Segment Open

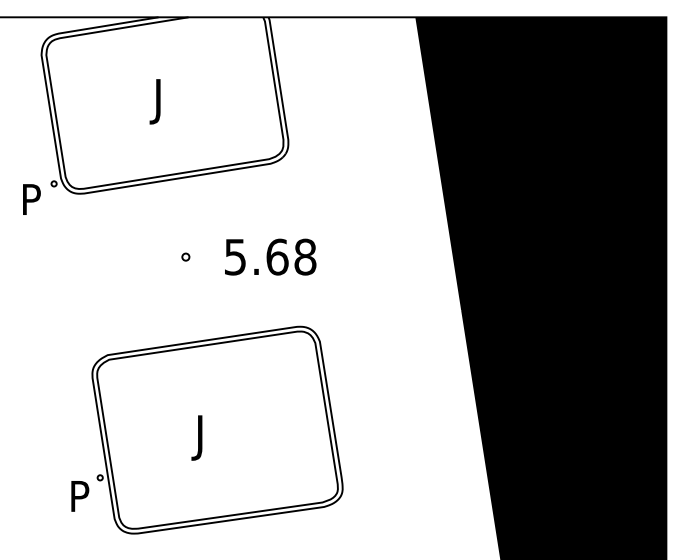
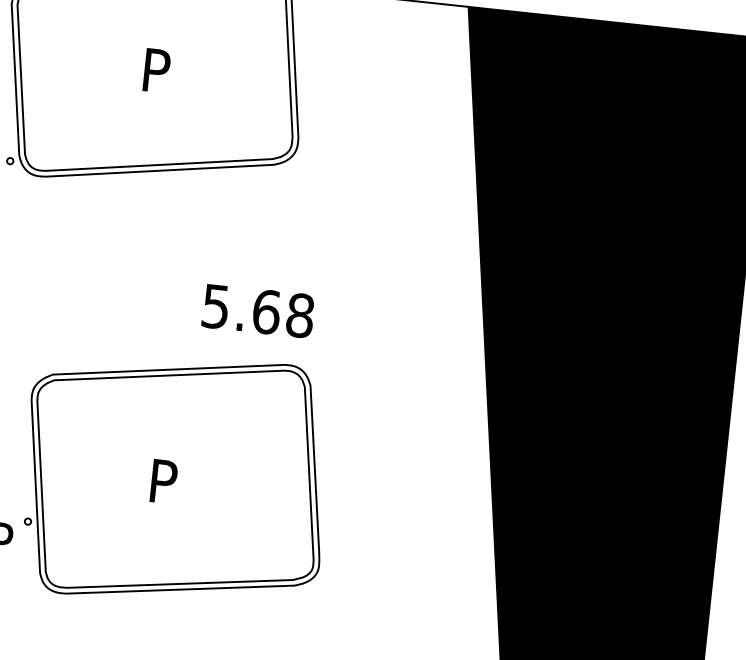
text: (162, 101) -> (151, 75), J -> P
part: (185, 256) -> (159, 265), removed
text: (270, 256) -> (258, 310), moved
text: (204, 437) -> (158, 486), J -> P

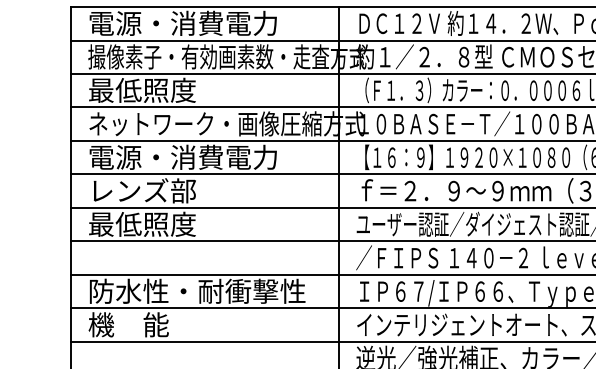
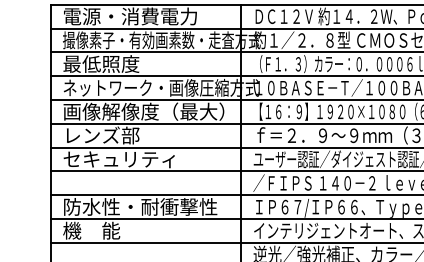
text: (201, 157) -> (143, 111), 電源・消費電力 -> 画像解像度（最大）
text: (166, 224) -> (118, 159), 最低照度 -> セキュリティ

Segment Closed

▶ [WHAT THIS TASK INVOLVES] Each record above is to be copied exactly. Drop the pictures.

▶ [EXERCISE RESPONSE]
text: (162, 101) -> (151, 75), J -> P
part: (185, 256) -> (159, 265), removed
text: (270, 256) -> (258, 310), moved
text: (204, 437) -> (158, 486), J -> P

text: (201, 157) -> (143, 111), 電源・消費電力 -> 画像解像度（最大）
text: (166, 224) -> (118, 159), 最低照度 -> セキュリティ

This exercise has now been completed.